As first reported by the Silicon Valley Business Journal, the record-setting gift comes from trustee and 1984 Santa Clara alumna Mary (Mathews) Stevens and her husband, venture capitalist Mark Stevens. The Business Journal reports that the money will fund both bricks‑and‑mortar construction and expanded clinical training opportunities that partners say will emphasize community care and homegrown innovation.
A Sutter partnership and local training pipeline
Sutter Health is pitching the project as a tightly integrated academic and clinical enterprise that embeds medical students directly in its care settings. Sutter Health says the school will operate out of an 82,000‑square‑foot facility near its East Santa Clara campus, plugging students into a system that already runs more than 30 residency and fellowship programs. Those existing programs are expected to serve as a backbone for hands‑on training, with Sutter emphasizing that ramping up graduate medical education capacity in the region is one of the collaboration’s core goals.
Why the timing matters
The move lands at a moment when the United States is staring down a serious physician shortfall. The Association of American Medical Colleges projects a sizable gap between the number of doctors needed and the number available over the next decade, putting pressure on schools and health systems to expand training pipelines. AAMC data highlight how much local training capacity can influence who ultimately practices in a community and how easily patients can get care.
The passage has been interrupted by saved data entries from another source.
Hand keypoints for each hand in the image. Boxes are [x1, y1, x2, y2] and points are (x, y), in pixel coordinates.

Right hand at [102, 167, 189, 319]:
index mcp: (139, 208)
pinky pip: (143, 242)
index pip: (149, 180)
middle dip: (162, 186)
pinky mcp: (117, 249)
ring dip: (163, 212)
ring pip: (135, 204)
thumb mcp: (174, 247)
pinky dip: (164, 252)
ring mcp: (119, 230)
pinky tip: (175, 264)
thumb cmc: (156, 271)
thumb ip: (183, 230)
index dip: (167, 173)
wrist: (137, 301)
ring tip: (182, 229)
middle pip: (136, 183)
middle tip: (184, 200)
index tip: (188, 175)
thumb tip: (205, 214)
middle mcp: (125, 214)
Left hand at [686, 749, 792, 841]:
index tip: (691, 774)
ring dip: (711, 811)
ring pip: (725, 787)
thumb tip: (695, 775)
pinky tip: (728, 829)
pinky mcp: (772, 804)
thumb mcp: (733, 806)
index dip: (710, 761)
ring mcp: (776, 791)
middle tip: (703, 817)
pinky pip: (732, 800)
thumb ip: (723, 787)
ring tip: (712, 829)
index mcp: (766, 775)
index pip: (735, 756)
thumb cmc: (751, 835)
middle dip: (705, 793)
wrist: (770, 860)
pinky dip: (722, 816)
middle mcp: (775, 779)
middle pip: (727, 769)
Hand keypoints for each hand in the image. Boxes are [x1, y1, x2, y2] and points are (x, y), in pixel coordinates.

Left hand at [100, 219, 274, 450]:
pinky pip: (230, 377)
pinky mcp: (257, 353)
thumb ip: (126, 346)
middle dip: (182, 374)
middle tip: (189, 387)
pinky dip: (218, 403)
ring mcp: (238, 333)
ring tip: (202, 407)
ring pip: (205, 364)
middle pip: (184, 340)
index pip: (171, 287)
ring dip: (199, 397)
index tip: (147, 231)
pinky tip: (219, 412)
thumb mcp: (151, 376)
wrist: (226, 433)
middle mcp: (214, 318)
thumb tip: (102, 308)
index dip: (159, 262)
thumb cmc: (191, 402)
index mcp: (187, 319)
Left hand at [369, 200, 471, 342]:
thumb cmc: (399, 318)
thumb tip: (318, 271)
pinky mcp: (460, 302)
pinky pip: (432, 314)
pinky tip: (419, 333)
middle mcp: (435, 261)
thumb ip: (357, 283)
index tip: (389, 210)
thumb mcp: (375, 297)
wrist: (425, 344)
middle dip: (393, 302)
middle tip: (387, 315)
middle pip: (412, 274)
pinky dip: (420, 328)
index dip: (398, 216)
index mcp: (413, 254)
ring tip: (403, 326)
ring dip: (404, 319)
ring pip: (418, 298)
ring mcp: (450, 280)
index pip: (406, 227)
Launching a new MD program is not a quick lift. Institutions typically move through multiple stages of accreditation with the Liaison Committee on Medical Education, including pre‑accreditation and candidate reviews, before they are cleared to enroll that crucial first class. LCME FAQs outline a process that can span several years, so this announcement marks the start of a long runway rather than a sprint to opening day.
The donors
Mary and Mark Stevens are not new names in Bay Area philanthropy or at Santa Clara University. Mary has sat on the university’s board of trustees for years, and the couple has steadily written checks around campus. Santa Clara Magazine has documented past support for athletics and student scholarships, describing a pattern of giving that spans different parts of university life.
Their ambitions extend beyond the Mission campus, too. National reporting shows the Stevenses have made other very large gifts, including a recent multihundred‑million‑dollar commitment to USC, highlighted in PR Newswire. The new Santa Clara‑Sutter medical school adds another big swing to their philanthropic portfolio.
What comes next
For now, university and Sutter leaders are focused on the less glamorous, essential work: clearing accreditation hurdles, recruiting founding faculty and academic leadership, and locking in clinical training sites across Sutter’s network before a single student is admitted. Sutter Health says community input and regulatory sign‑offs will help shape the rollout timeline.
Details that prospective students care about most, like tuition, class size, and admissions procedures, are still in the 'stay tuned' category and will be released as planning advances. Local health leaders and policymakers are already watching to see whether the new school shifts the region’s training capacity and improves access to care, particularly for patients who struggle to find a doctor today.
For now, the $175 million gift plants a major new flag for medical education in the Bay Area. The checks are pledged, the name is set, and the partnership is announced, but the real work of building a medical school is just getting started.